Goodbye California - Alistair [32]
‘They certainly know how to put up their guests,’ said Julie. ‘Or old Von Streicher did. Living-room and bedroom from the Beverly Wilshire. Bathroom with gold-plated taps – it’s got everything!’
‘I might even try out some of these luxuries,’ said Susan in a loud voice. She rose, putting a warning finger to her lips. ‘In fact I’m going to try a quick shower. Won’t be long.’
She passed through the bedroom into the bathroom, waited some prudent seconds, turned the shower on, returned to the living-room and beckoned Julie who followed her back to the bathroom. Susan smiled at the young girl’s raised eyebrows and said in a soft voice: ‘I don’t know whether these rooms are bugged or not.’
‘Of course they are.’
‘What makes you so sure?’
‘I wouldn’t put anything past that creep.’
‘Mr Morro. I thought him quite charming, myself. But I agree. Running a shower gets a hidden mike all confused. Or so John told me once.’ Apart from herself and Parker, no one called Sergeant Ryder by his given name, probably because very few people knew it: Jeff invariably called her Susan but never got beyond ‘Dad’ where his father was concerned. ‘I wish to heaven he was here now – though mind you, I’ve already written a note to him.’
Julie looked at her blankly.
‘Remember when I was overcome back in San Ruffino and had to retire to the powder room? I took John’s picture with me, removed the backing, scribbled a few odds and ends on the back of the picture, replaced the back and left the picture behind.’

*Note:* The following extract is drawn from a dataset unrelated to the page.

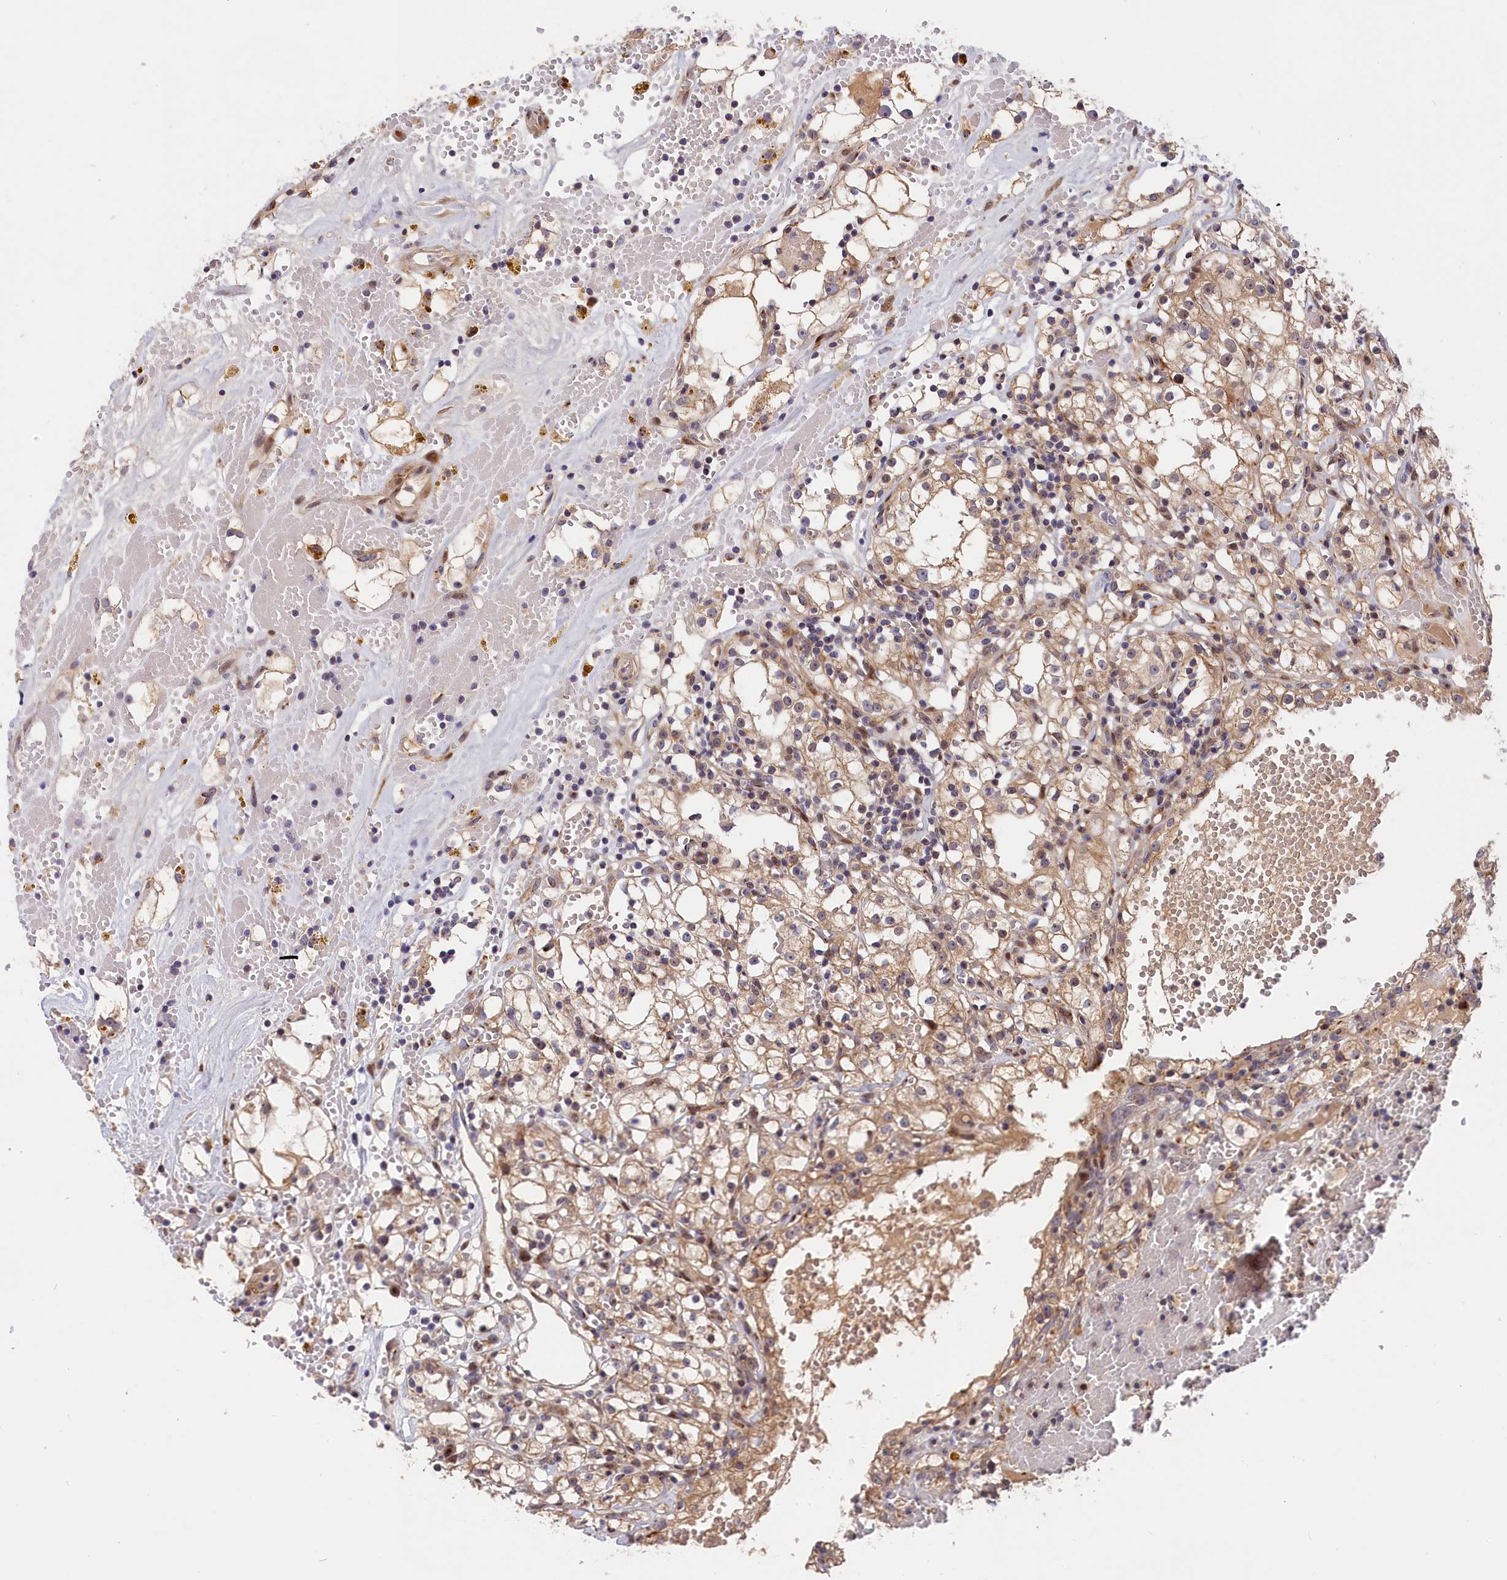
{"staining": {"intensity": "weak", "quantity": "25%-75%", "location": "cytoplasmic/membranous"}, "tissue": "renal cancer", "cell_type": "Tumor cells", "image_type": "cancer", "snomed": [{"axis": "morphology", "description": "Adenocarcinoma, NOS"}, {"axis": "topography", "description": "Kidney"}], "caption": "Immunohistochemistry (IHC) image of neoplastic tissue: human renal cancer (adenocarcinoma) stained using immunohistochemistry exhibits low levels of weak protein expression localized specifically in the cytoplasmic/membranous of tumor cells, appearing as a cytoplasmic/membranous brown color.", "gene": "CHST12", "patient": {"sex": "male", "age": 56}}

‘Isn’t it a pretty remote chance that it would ever occur to him to open up the picture?’
‘Yes. So I scribbled a tiny note in shorthand, tore it up and dropped it in my waste-paper basket.’

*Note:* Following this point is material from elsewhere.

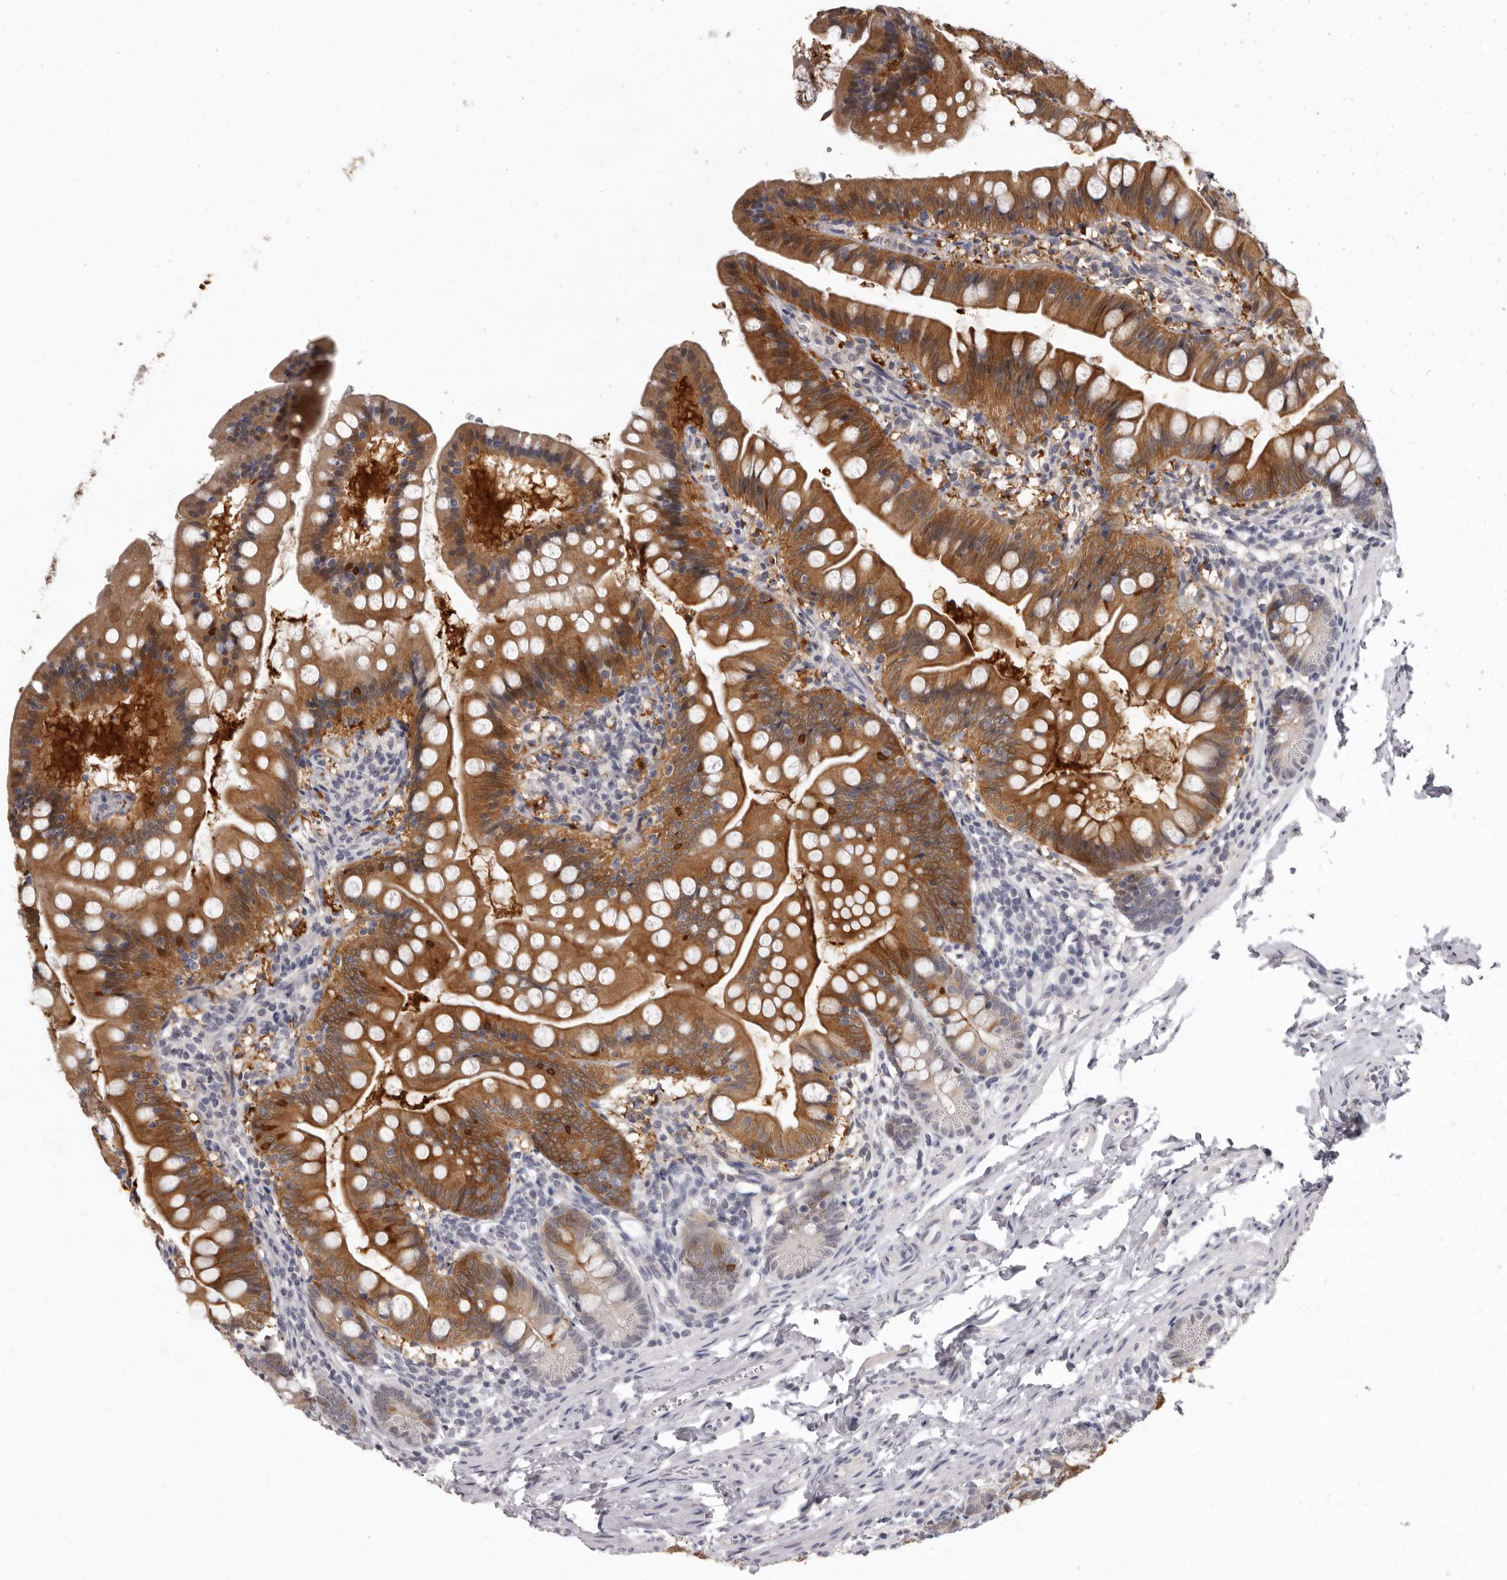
{"staining": {"intensity": "strong", "quantity": ">75%", "location": "cytoplasmic/membranous"}, "tissue": "small intestine", "cell_type": "Glandular cells", "image_type": "normal", "snomed": [{"axis": "morphology", "description": "Normal tissue, NOS"}, {"axis": "topography", "description": "Small intestine"}], "caption": "Benign small intestine was stained to show a protein in brown. There is high levels of strong cytoplasmic/membranous staining in about >75% of glandular cells. The protein of interest is shown in brown color, while the nuclei are stained blue.", "gene": "SULT1E1", "patient": {"sex": "male", "age": 7}}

‘Again, isn’t it unlikely that that would occur to him? To check your basket? And even if he did, to guess that a scrap of shorthand would mean anything?’
‘It’s a slender chance. Well, a little better than slender. You can’t know him as I do. Women have the traditional right of being unpredictable, and that’s one of the things about him that does annoy me: ninety-nine point something per cent of the time he can predict precisely what I will do.’
‘Even if he does find what you left – well, you couldn’t have been able to tell him much.’
‘Very little. A description – what little I could give of anybody with a stocking mask – his stupid remark about taking us to some place where we wouldn’t get our feet wet, and his name.’
‘Funny he shouldn’t have warned his thugs against calling him by name. Unless, of course, it wasn’t his name.’
‘Sure it’s not his name. Probably a twisted sense of humour. He broke into a power station, so it probably tickled him to call himself after another station, the one in Morro Bay. Though I don’t know if that will help us much.’
Julie smiled doubtfully and left. When the door closed behind her Susan turned around to locate the draught that had suddenly made her shoulders feel cold, but there was no place from which a draught could have come.
Showers were in demand that evening. A little way along the hallway Professor Burnett had his running for precisely the same reason as Susan had. In this case the person he wanted to talk to was, inevitably, Dr Schmidt. Bramwell, when listing the amenities of Adlerheim, had omitted to include what both Burnett and Schmidt regarded as by far the most important amenity of all: every suite was provided with its own wet bar. The two men silently toasted each other, Burnett with his malt, Schmidt with his gin and tonic: unlike Sergeant Parker, Schmidt had no esoteric preferences as to the source of his gin. A gin was a gin was a gin.